Although the fashion industry caters to just about 7 billion people, it doesn't excuse companies, brands, and labels from producing at the expense of our world. Despite the long-held attitude of indifference towards its side-effects; as of late, climate science has left no choice for the industry but to change course. The science has made it evident that we've run out of time to be apathetic; action must be taken, and it must be taken now.

Enter the side of the climate change conversation that's introduced a variety of initiatives to promote change. Whether it's recycling ocean plastic into tennis shoes like Adidas, using up waste fabrics from larger companies like Zero Waste Daniel, or Kate Hudson's Happy x Nature, which has been developed from sustainable materials, the fashion industry is venturing into a greener future.

Adidas first announced its plans to create a sneaker from recycled ocean plastic in 2015, "Parley for the Oceans." Since the release of their first tennis shoe four years ago, they sold 5 million pairs in 2018, and they're aiming to turn out 11 million pairs in 2019. Ocean plastic is a huge threat to marine life, and it's not enough to just stockpile it in a landfill. Adidas's product development team cleverly provided a solution for at least some of that plastic. What's great about the shoe, too, is that it retails right around the price point of most of their other styles at around $130.

Alongside Adidas's recycling, Zero Waste Daniel, a designer based in Brooklyn, NY, has made it his mission to use excess fabric scraps from the industry in his own designs. Using a number of techniques, Daniel combines these remnants into new fabrics, fashions them into appliqués or mosaics, or creates whole garments. Alarmingly enough, it's reported that about 21 billion pounds of waste textiles are going to the dump from the US alone. By gathering up the leftovers from other companies, his products are helping to prevent the wastes from continuing to end up in landfills.

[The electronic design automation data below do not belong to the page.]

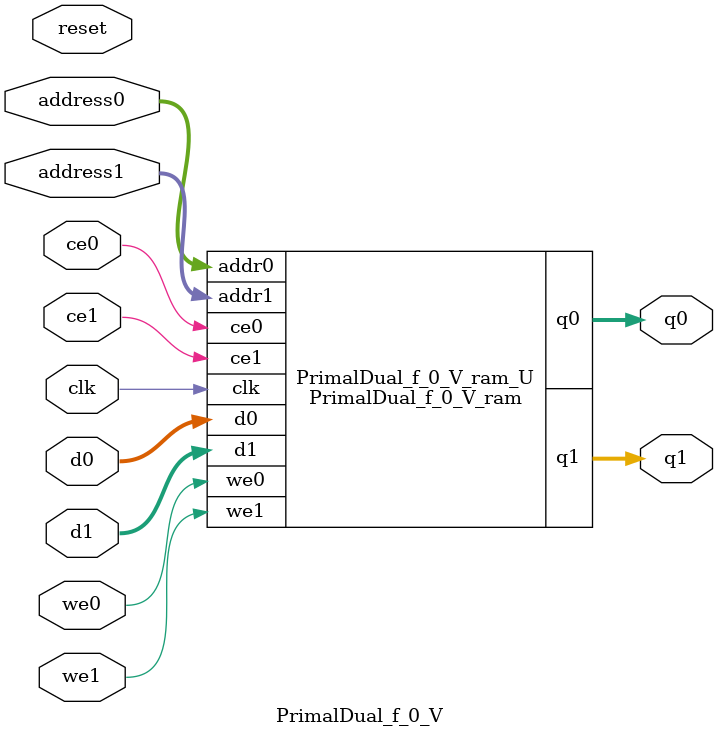
<source format=v>

`timescale 1 ns / 1 ps
module PrimalDual_f_0_V_ram (addr0, ce0, d0, we0, q0, addr1, ce1, d1, we1, q1,  clk);

parameter DWIDTH = 16;
parameter AWIDTH = 5;
parameter MEM_SIZE = 30;

input[AWIDTH-1:0] addr0;
input ce0;
input[DWIDTH-1:0] d0;
input we0;
output reg[DWIDTH-1:0] q0;
input[AWIDTH-1:0] addr1;
input ce1;
input[DWIDTH-1:0] d1;
input we1;
output reg[DWIDTH-1:0] q1;
input clk;

(* ram_style = "block" *)reg [DWIDTH-1:0] ram[0:MEM_SIZE-1];




always @(posedge clk)  
begin 
    if (ce0) 
    begin
        if (we0) 
        begin 
            ram[addr0] <= d0; 
            q0 <= d0;
        end 
        else 
            q0 <= ram[addr0];
    end
end


always @(posedge clk)  
begin 
    if (ce1) 
    begin
        if (we1) 
        begin 
            ram[addr1] <= d1; 
            q1 <= d1;
        end 
        else 
            q1 <= ram[addr1];
    end
end


endmodule


`timescale 1 ns / 1 ps
module PrimalDual_f_0_V(
    reset,
    clk,
    address0,
    ce0,
    we0,
    d0,
    q0,
    address1,
    ce1,
    we1,
    d1,
    q1);

parameter DataWidth = 32'd16;
parameter AddressRange = 32'd30;
parameter AddressWidth = 32'd5;
input reset;
input clk;
input[AddressWidth - 1:0] address0;
input ce0;
input we0;
input[DataWidth - 1:0] d0;
output[DataWidth - 1:0] q0;
input[AddressWidth - 1:0] address1;
input ce1;
input we1;
input[DataWidth - 1:0] d1;
output[DataWidth - 1:0] q1;



PrimalDual_f_0_V_ram PrimalDual_f_0_V_ram_U(
    .clk( clk ),
    .addr0( address0 ),
    .ce0( ce0 ),
    .we0( we0 ),
    .d0( d0 ),
    .q0( q0 ),
    .addr1( address1 ),
    .ce1( ce1 ),
    .we1( we1 ),
    .d1( d1 ),
    .q1( q1 ));

endmodule


</source>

Although not made from reused fabrics, Kate Hudson's latest fashion venture, Happy x Nature, is produced solely from sustainable materials. The fibers of the fabrics are made from recyclables like plastic bottles, and the packaging is stated to be biodegradable. Not only is the new line eco-friendly, but it's also relatively affordable with prices ranging from $45 to $150. Let me tell you, Hudson really knocked it out of the park with this concept. I've browsed through the pieces and have fallen in love with the majority. The pieces are seriously adorable and so trendy, but the biggest seller is that I can feel good about purchasing them.

While recycling ocean plastic and sourcing waste fabrics are important strides in the right direction, consumers play an enormous role in this issue. For any of these initiatives to work, there must be consumer demand at the other end of the product. Companies and brands need to see potential consumers for greener products in order to place such products on the market. As such, as consumers, we should reevaluate our own shopping habits in regards to the apparel industry. We must take accountability for how much we purchase, how often we purchase, and how we manage the clothes after we've bought them. Our demands as customers must also align with the push for greener production and shopping patterns.